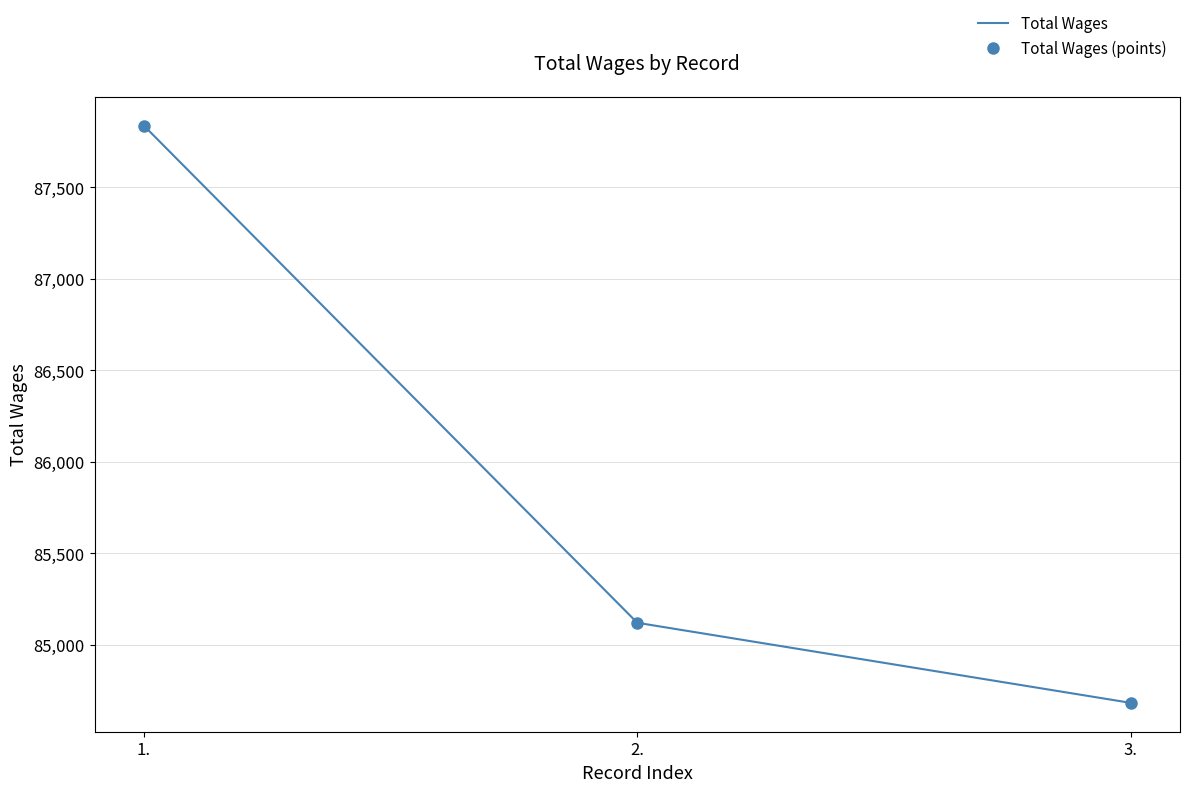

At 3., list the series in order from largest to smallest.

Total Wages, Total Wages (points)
---
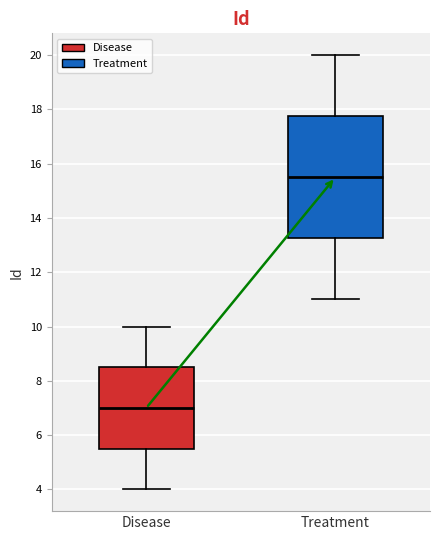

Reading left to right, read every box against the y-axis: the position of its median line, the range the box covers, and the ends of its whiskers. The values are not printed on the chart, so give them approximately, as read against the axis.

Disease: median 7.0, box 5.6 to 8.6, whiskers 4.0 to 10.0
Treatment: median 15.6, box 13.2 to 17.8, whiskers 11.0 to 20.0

WHAT IS NEEDED
Pull out each line in the entries above that contains the word "from" and copy it unchanged.

PROBLEM SOLUTION
At 3., list the series in order from largest to smallest.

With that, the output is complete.